**SUPPLIED PASSAGE:**

((

This conical pendulum is deeper than it looks. Back in the late noughties there was a lot of speculation about coupled pendulums. Observing that anti-phase coupled pendulums were less sensitive to horizontal ground vibration, the idea was that quadrature ones might be insensitive to vertical vibrations. It turns out that while two pendulums will easily synchronise in anti-phase it's impossible to make them do so in quadrature. A clockmaker called Colin Fergusson suggested that an alternative would be to have a conical pendulum, which in effect oscillates in two orthogonal planes in quadrature. He did an experiment with a bob on a string suspended from the shaft of a DC motor and observed a very pronounced "resonance" at a certain speed. This seemed to contradict the accepted theory of conical pendulums (as "explained" in one of the references cited above) which has nothing to say about resonance. When I was at school we covered conical pendulums on A-level physics and were told that they were not resonant like an ordinary pendulum.

))

**CHALLENGE:**
Using the wording of the conical pendulum passage, list every kind of pendulum it names.

**SOURCE DATA:**

((

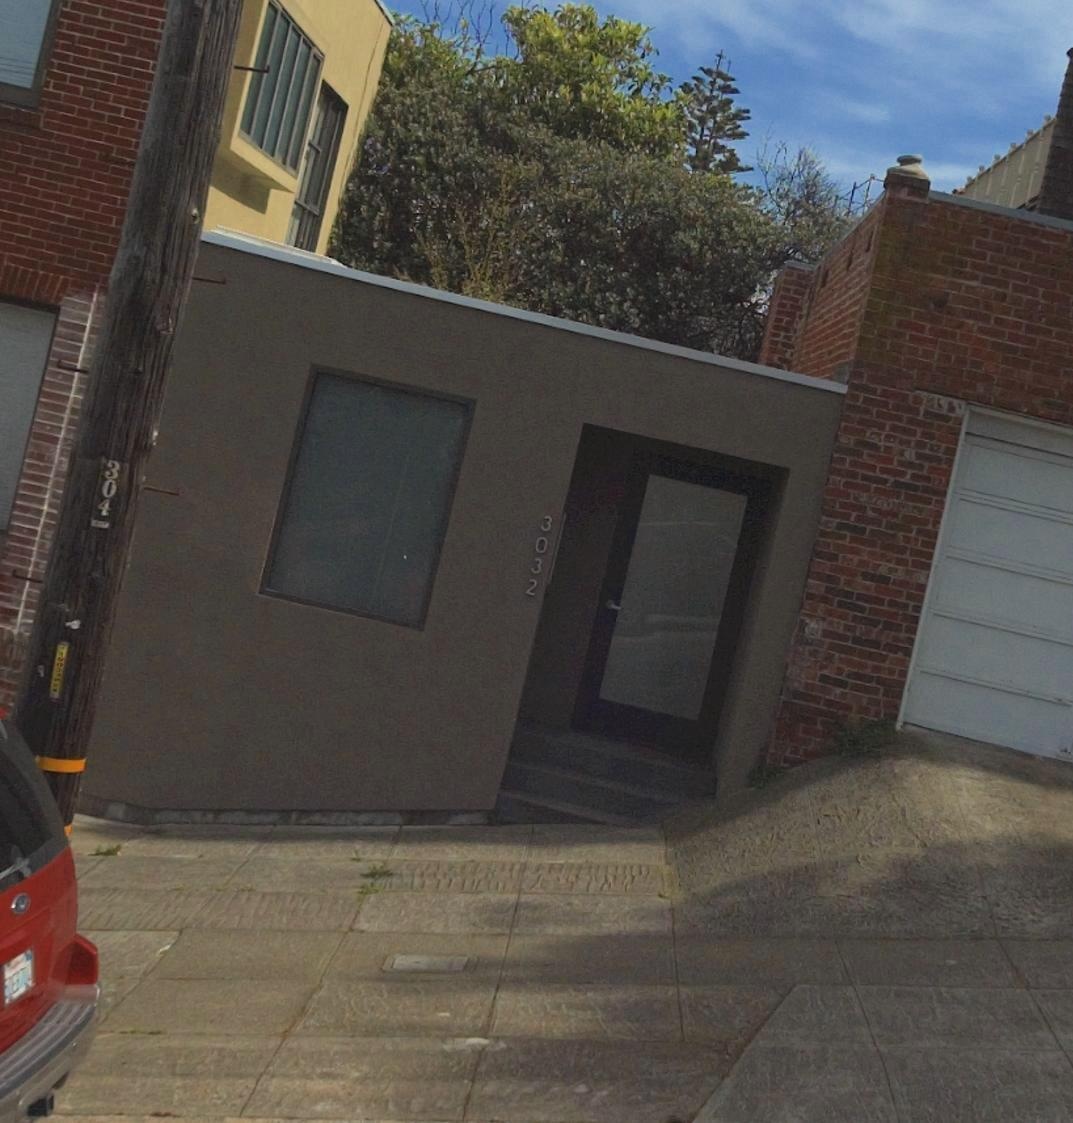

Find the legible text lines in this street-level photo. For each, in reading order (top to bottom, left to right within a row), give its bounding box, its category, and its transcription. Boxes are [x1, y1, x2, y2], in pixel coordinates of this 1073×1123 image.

))

**CORRECT RESPONSE:**
- conical pendulum
- coupled pendulums
- anti-phase coupled pendulums
- quadrature ones (quadrature coupled pendulums)
- ordinary pendulum